After calling for a moment of silence for all those lost to COVID-19, Cooper recounted how her own experience living through a civil war in Liberia has led her to support efforts to improve the lives of marginalized people, especially women and girls, around the world.

“In spite of all that you had to endure,” she told the graduates, “I hope you still consider it a privilege to earn your degrees today because there are many students around the world, especially girls, who have been robbed of their full potential due to the lack of access to education, the traps of poverty they find themselves, and threat of the pandemic. Their stories also matter.”

In an address written from his home in Morocco and read by SIT President Dr. Sophia Howlett, Dr. Said Graiouid, SIT dean of faculty, stated, “You will be remembered as the class that did it all. You have weathered the storm and survived graduate school during one of the most difficult sanitary crises in modern history.”

“And yet, we are not surprised,” Said continued. “You are SIT. You are of the tradition of alumni that are ready, despite all headwinds, to engage with the critical global issues that challenge our common humanity.”

You are SIT. You are of the tradition of alumni that are ready, despite all headwinds, to engage with the critical global issues that challenge our common humanity.”

In her own remarks, Howlett reminded the graduates of the contrasts ahead as they confront global issues such as climate change and refugee resettlement. “Changing the world is complicated; it’s messy and it’s difficult, and a lot of times things go wrong,” Howlett said.

“At SIT, you’ve learned about connecting with people, with small communities, with a specific locale or environment, with a local NGO. Go with the knowledge that you will touch lives and places; you have touched them already and they have touched you.

“Always be open to the changes others can have on your lives and remember that we live to connect with others and our environment.”

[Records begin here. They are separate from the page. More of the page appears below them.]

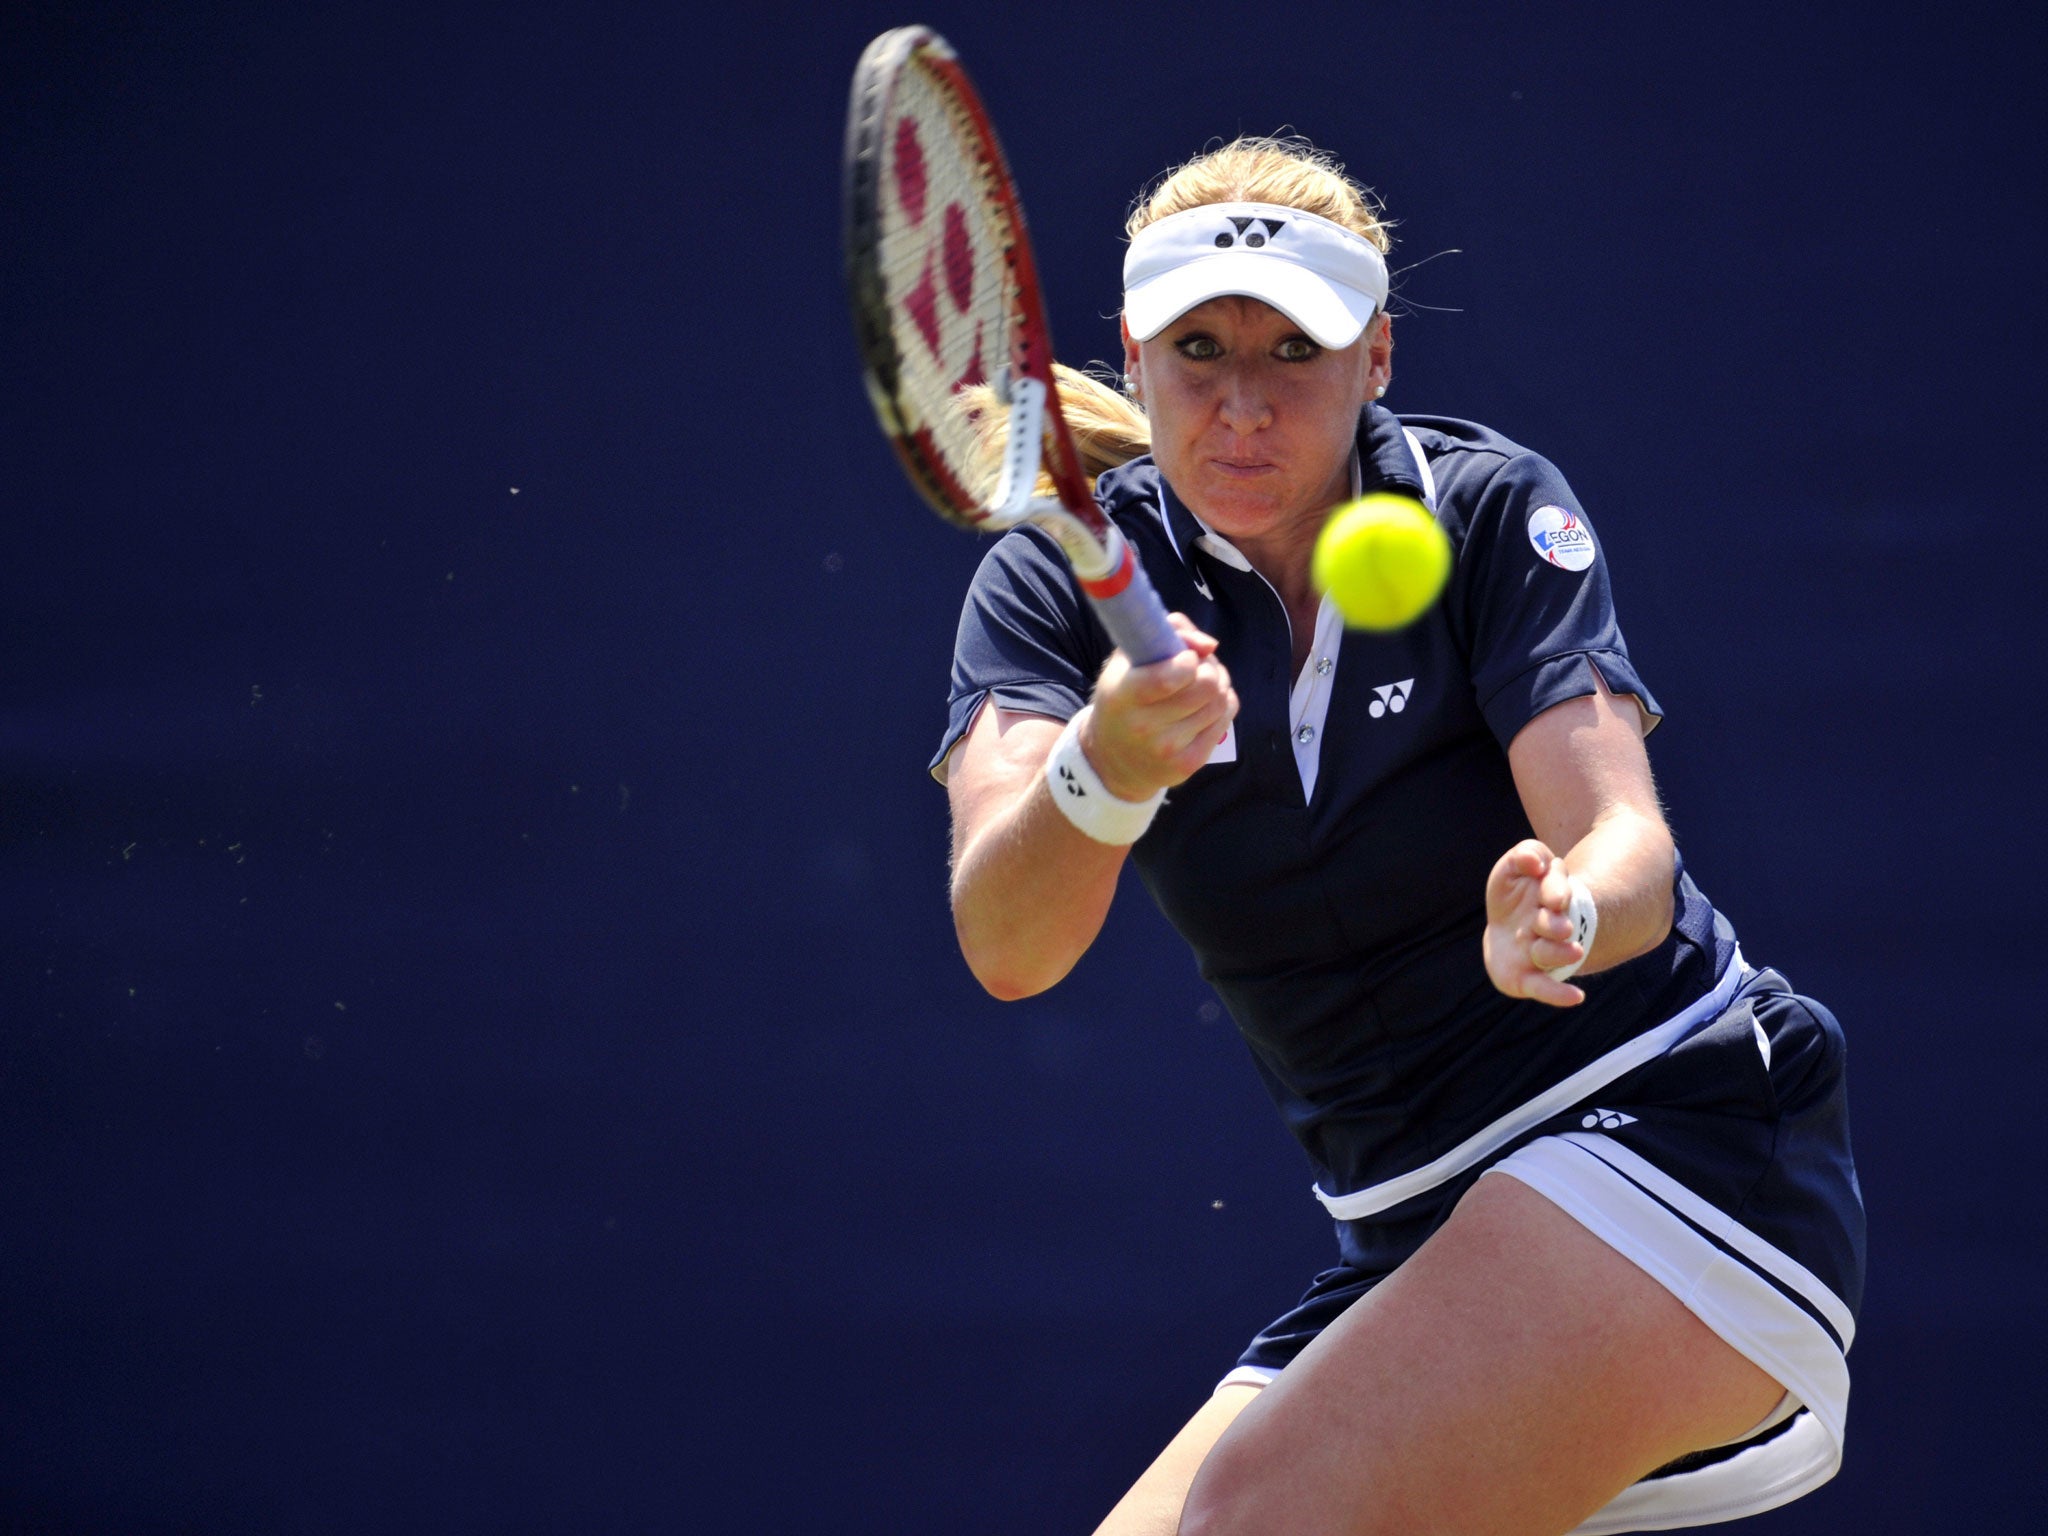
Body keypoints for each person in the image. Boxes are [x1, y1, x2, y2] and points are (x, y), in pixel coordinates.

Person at [931, 138, 1865, 1536]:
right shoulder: (1051, 587)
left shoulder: (1486, 507)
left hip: (1671, 1140)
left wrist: (1557, 911)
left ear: (1374, 358)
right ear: (1132, 356)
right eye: (1199, 348)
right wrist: (1103, 766)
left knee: (1251, 1515)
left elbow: (1626, 845)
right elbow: (1009, 944)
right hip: (1419, 1229)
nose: (1242, 406)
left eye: (1292, 353)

Read the full text of the speech by Danielle Purvis

Student Speaker Danielle Purvis

I know, more than ever before, that the ways of this world are unsustainable and must change, and that we get to be on the front lines of building new bridges and creating a new way of life.”

Through her climate change studies, Purvis said, she developed “a global lens of how we are inextricably connected to each other and to our natural environment. And I know, more than ever before, that the ways of this world are unsustainable and must change, and that we get to be on the front lines of building new bridges and creating a new way of life.”

“I’ve learned more from spending this year in other countries, seeing firsthand how a country must make hard decisions to close their borders to protect the health of their people or to keep their borders open to sustain their economies and keep their people fed; how a country’s limited resources can be stretched even more thinly during crises; and how easily systems fail, especially for countries that were already struggling.”

SIT’s last in-person commencement on the Brattleboro campus was in May 2019. A virtual commencement was held in August 2020.

SIT offers MA programs in: Climate Change and Global Sustainability; Development Practice; Diplomacy and International Relations; Global Health; Humanitarian Assistance and Crisis Management; Intercultural Service, Leadership, and Management; International Education; Peace and Justice Leadership; Sustainable Development; and Teaching English to Speakers of Other Languages (TESOL).

The school launched its first EdD, in Global Education, in 2020.